* [What the exercise asks]: Swap "pose" for "view" everywhere in the entries below, and write out every line again with nothing else changed. Leave the images out of your answer.

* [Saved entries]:
-- start --

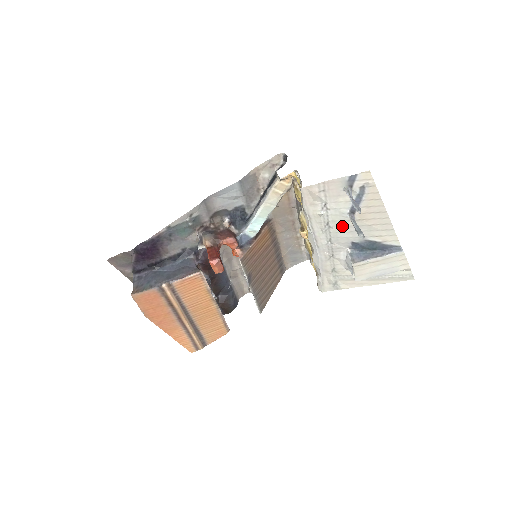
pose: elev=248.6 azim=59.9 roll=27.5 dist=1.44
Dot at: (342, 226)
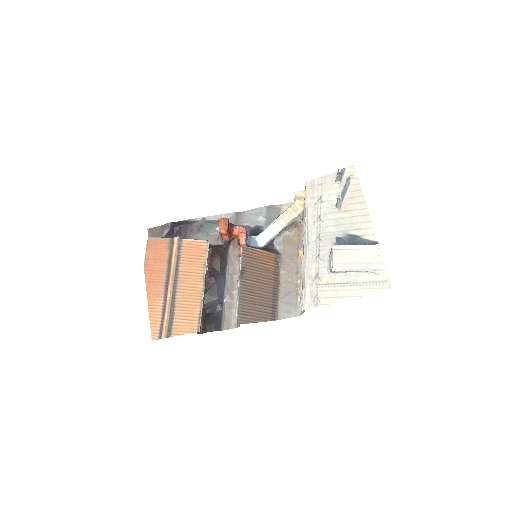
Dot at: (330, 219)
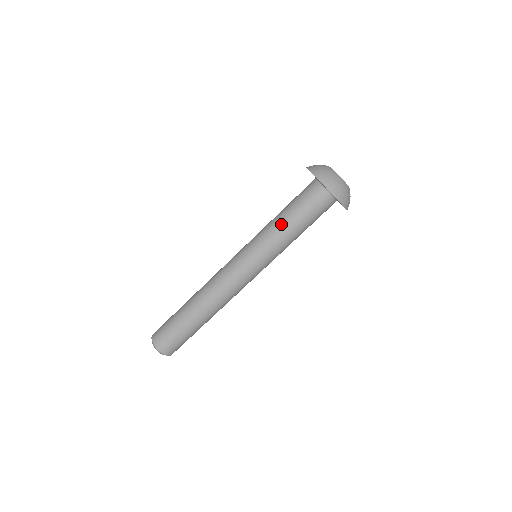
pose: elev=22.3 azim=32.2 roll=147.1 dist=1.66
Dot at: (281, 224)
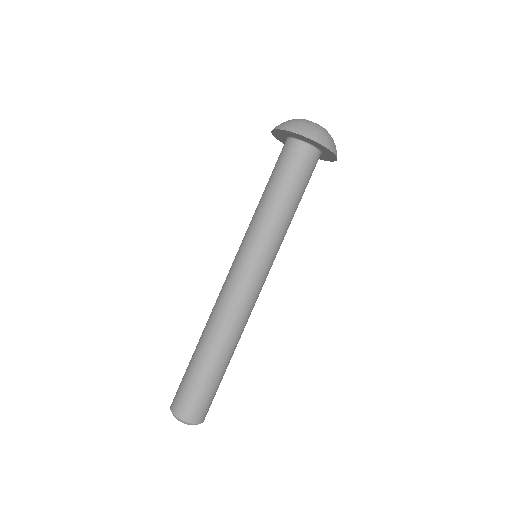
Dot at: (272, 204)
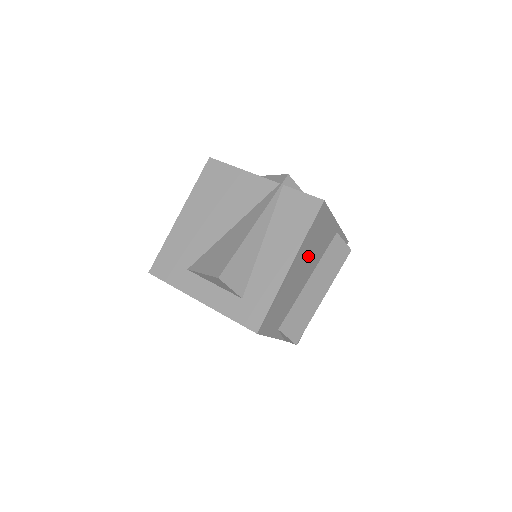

-- end --

* [Exercise answer]:
view: elev=248.6 azim=59.9 roll=27.5 dist=1.44
Dot at: (342, 226)
Dot at: (330, 219)
view: elev=22.3 azim=32.2 roll=147.1 dist=1.66
Dot at: (281, 224)
Dot at: (272, 204)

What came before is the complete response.